Centre for European Reform
The Trials and Tribulations of European Defense Cooperation
France’s strategic defence review, published in April, was met with sighs of relief in several European capitals and in Washington. Many had feared that Paris would replicate the debilitating defence cuts introduced by a number of European countries since the onset of the economic crisis. According to some EU officials, European defence budgets combined have dropped from €200 to €170 billion since 2008, as governments have sought to rein in public spending. But President François Hollande resisted calls from his finance ministry to reduce the defence budget by 10 per cent. Instead he has frozen funds for France’s armed forces at just over €30 billion a year until 2019.

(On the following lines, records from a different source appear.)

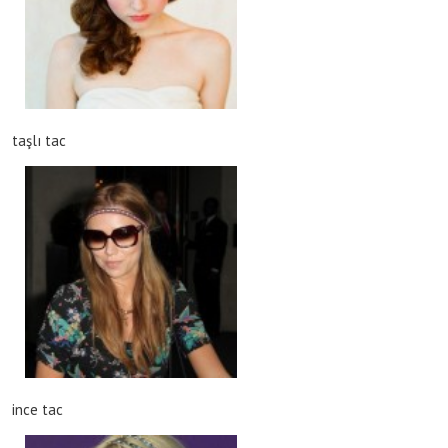
taşlı tac
ince tac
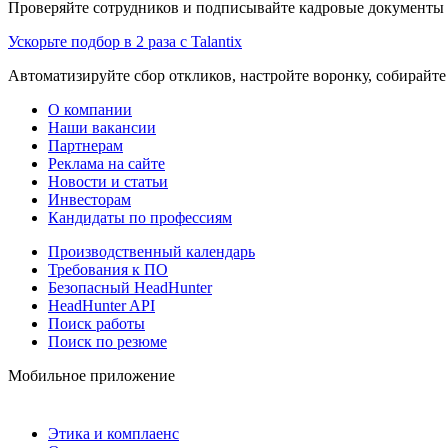
Проверяйте сотрудников и подписывайте кадровые документы 
Ускорьте подбор в 2 раза с Talantix
Автоматизируйте сбор откликов, настройте воронку, собирайте
О компании
Наши вакансии
Партнерам
Реклама на сайте
Новости и статьи
Инвесторам
Кандидаты по профессиям
Производственный календарь
Требования к ПО
Безопасный HeadHunter
HeadHunter API
Поиск работы
Поиск по резюме
Мобильное приложение
Этика и комплаенс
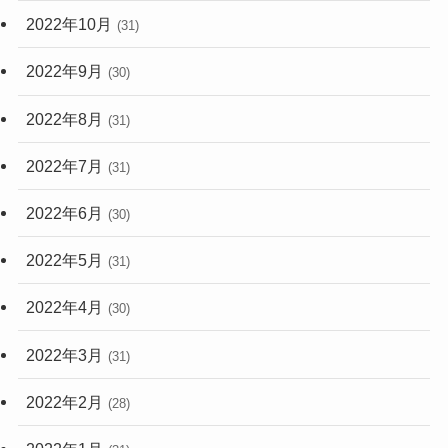
2022年10月
(31)
2022年9月
(30)
2022年8月
(31)
2022年7月
(31)
2022年6月
(30)
2022年5月
(31)
2022年4月
(30)
2022年3月
(31)
2022年2月
(28)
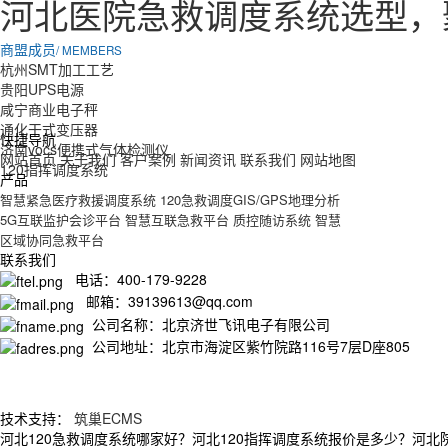
河北医院急救调度系统选型，
商盟成员
/ MEMBERS
杭州SMT加工工艺
贵阳UPS电源
咸宁商业电子秤
通化干式变压器
快捷导航
济南vocs便携式气体检测仪
网站首页
关于我们
客户案例
新闻资讯
联系我们
网站地图
120指挥调度系统
产品
智慧紧急医疗救援调度系统
120急救调度GIS/GPS地理分析
5G互联监护会诊平台
智慧互联急救平台
质控随访系统
智慧
区域协同急救平台
联系我们
电话：400-179-9228
邮箱：39139613@qq.com
公司名称：北京济世飞讯电子有限公司
公司地址：北京市海淀区紫竹院路116号7层D座805
技术支持：
筑巢ECMS
河北120急救调度系统哪家好？河北120指挥调度系统报价是多少？河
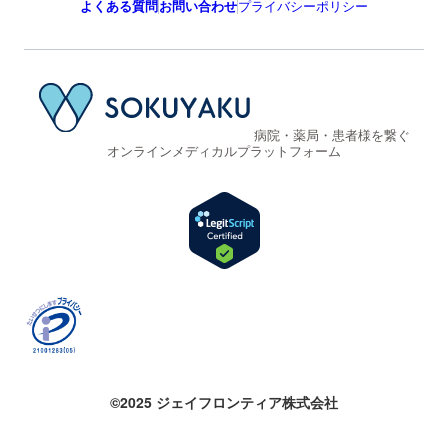
よくある質問
お問い合わせ
プライバシーポリシー
病院・薬局・患者様を繋ぐ
オンラインメディカルプラットフォーム
©2025 ジェイフロンティア株式会社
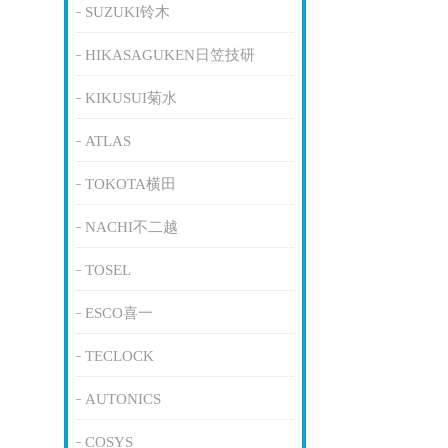
SUZUKI铃木
HIKASAGUKEN日笠技研
KIKUSUI菊水
ATLAS
TOKOTA横田
NACHI不二越
TOSEL
ESCO喜一
TECLOCK
AUTONICS
COSYS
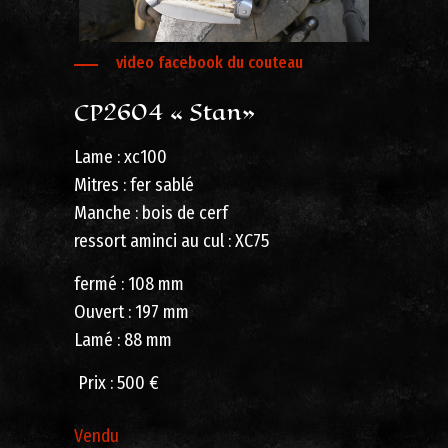
video facebook du couteau
CP2604 « Stan»
Lame : xc100
Mitres : fer sablé
Manche : bois de cerf
ressort aminci au cul : XC75
fermé : 108 mm
Ouvert : 197 mm
Lamé : 88 mm
Prix ​​: 500 €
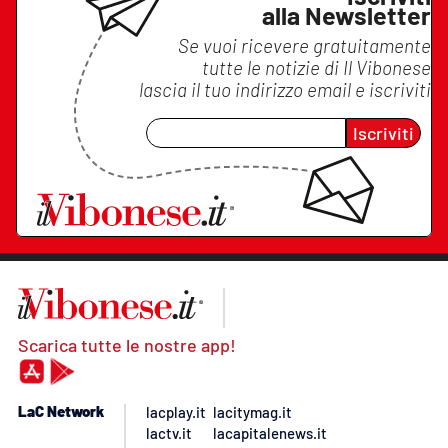
alla Newsletter
Se vuoi ricevere gratuitamente
tutte le notizie di
Il Vibonese
lascia il tuo indirizzo email e iscriviti
Iscriviti
Scarica tutte le nostre app!
LaC Network
lacplay.it
lacitymag.it
lactv.it
lacapitalenews.it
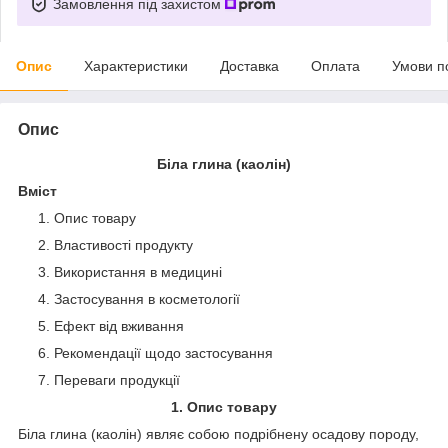
Замовлення під захистом
Опис
Характеристики
Доставка
Оплата
Умови п
Опис
Біла глина (каолін)
Вміст
Опис товару
Властивості продукту
Використання в медицині
Застосування в косметології
Ефект від вживання
Рекомендації щодо застосування
Переваги продукції
1. Опис товару
Біла глина (каолін) являє собою подрібнену осадову породу,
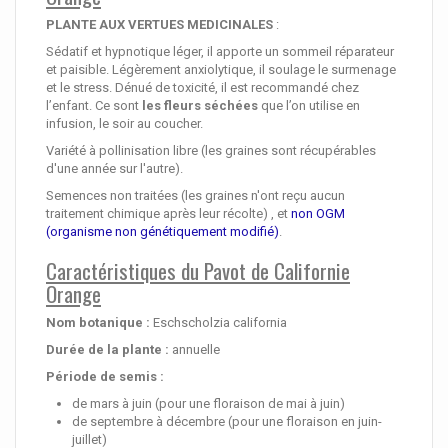
PLANTE AUX VERTUES MEDICINALES
:
Sédatif et hypnotique léger, il apporte un sommeil réparateur
et paisible. Légèrement anxiolytique, il soulage le surmenage
et le stress. Dénué de toxicité, il est recommandé chez
l’enfant. Ce sont
les fleurs séchées
que l’on utilise en
infusion, le soir au coucher.
Variété à pollinisation libre (les graines sont récupérables
d'une année sur l'autre).
Semences non traitées (les graines n'ont reçu aucun
traitement chimique après leur récolte) , et
non OGM
(organisme non génétiquement modifié)
.
Caractéristiques du Pavot de Californie
Orange
Nom botanique :
Eschscholzia california
Durée de la plante :
annuelle
Période de semis :
de mars à juin (pour une floraison de mai à juin)
de septembre à décembre (pour une floraison en juin-
juillet)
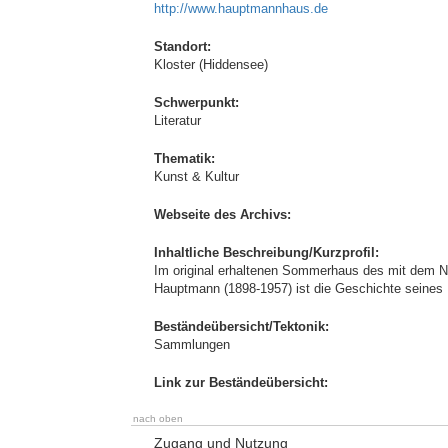
http://www.hauptmannhaus.de
Standort:
Kloster (Hiddensee)
Schwerpunkt:
Literatur
Thematik:
Kunst & Kultur
Webseite des Archivs:
Inhaltliche Beschreibung/Kurzprofil:
Im original erhaltenen Sommerhaus des mit dem No
Hauptmann (1898-1957) ist die Geschichte seines
Beständeübersicht/Tektonik:
Sammlungen
Link zur Beständeübersicht:
nach oben
Zugang und Nutzung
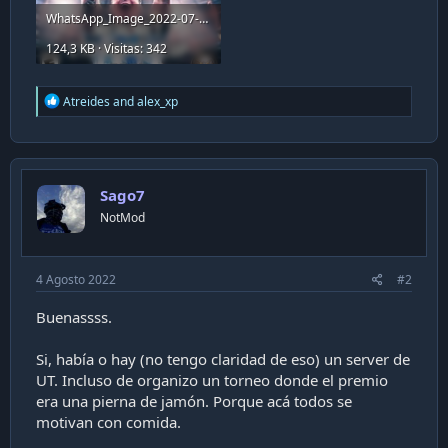
WhatsApp_Image_2022-07-27_at_9.44.12_PM.jpeg
124,3 KB · Visitas: 342
R
Atreides
and
alex_xp
e
a
c
t
i
Sago7
o
n
NotMod
s
:
4 Agosto 2022
#2
Buenassss.
Si, había o hay (no tengo claridad de eso) un server de
UT. Incluso de organizo un torneo donde el premio
era una pierna de jamón. Porque acá todos se
motivan con comida.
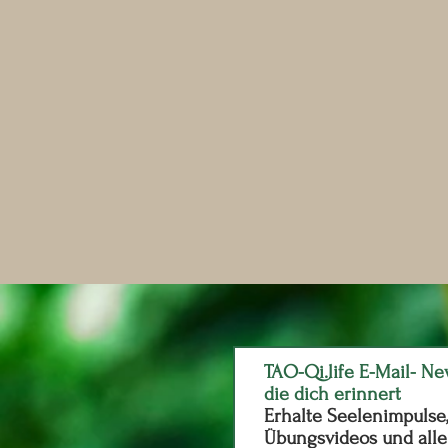
TAO-Qi.life E-Mail- Ne
die dich erinnert
Erhalte Seelenimpulse
Übungsvideos und all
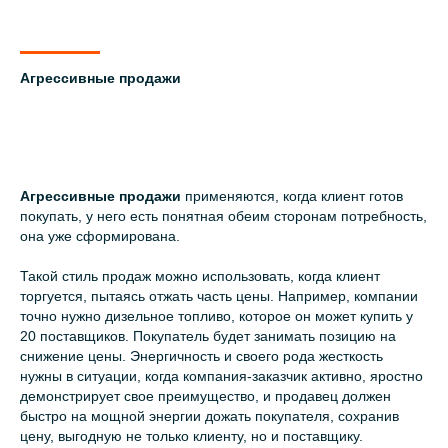
Агрессивные продажи
Агрессивные продажи
применяются, когда клиент готов
покупать, у него есть понятная обеим сторонам потребность,
она уже сформирована.
Такой стиль продаж можно использовать, когда клиент
торгуется, пытаясь отжать часть цены. Например, компании
точно нужно дизельное топливо, которое он может купить у
20 поставщиков. Покупатель будет занимать позицию на
снижение цены. Энергичность и своего рода жесткость
нужны в ситуации, когда компания-заказчик активно, яростно
демонстрирует свое преимущество, и продавец должен
быстро на мощной энергии дожать покупателя, сохранив
цену, выгодную не только клиенту, но и поставщику.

- In an attempt to minimise the impact of defence spending cuts, European governments have introduced some welcome forms of military collaboration. But they need to sign up to many more joint projects if they want to stem the deterioration of their armed forces.
- The many obstacles that have hitherto impeded European defence co-operation remain. Governments are reluctant to trust their neighbours and they want to protect jobs at home.
- At least some of these hurdles could be removed. Governments should seek to emulate co-operative programs like the European Air Transport Command. They should propose new NATO equipment programmes which involve more European defence companies. They should also agree on an ambitious European drone programme at the European Council in late 2013.
Nevertheless, the French review, known as the ‘Livre Blanc’, is an uncomfortable reminder to all Europeans of the security challenges they face. The white paper highlights that Europe’s stability continues to be threatened from many directions, not least North Africa, the Middle East and the Sahel. It also recognises that the United States is suffering from its own budgetary strains and is tired of long military operations. It therefore argues that Europeans should not assume that Washington will provide its full military support to stem conflicts which are primarily of interest to Europe.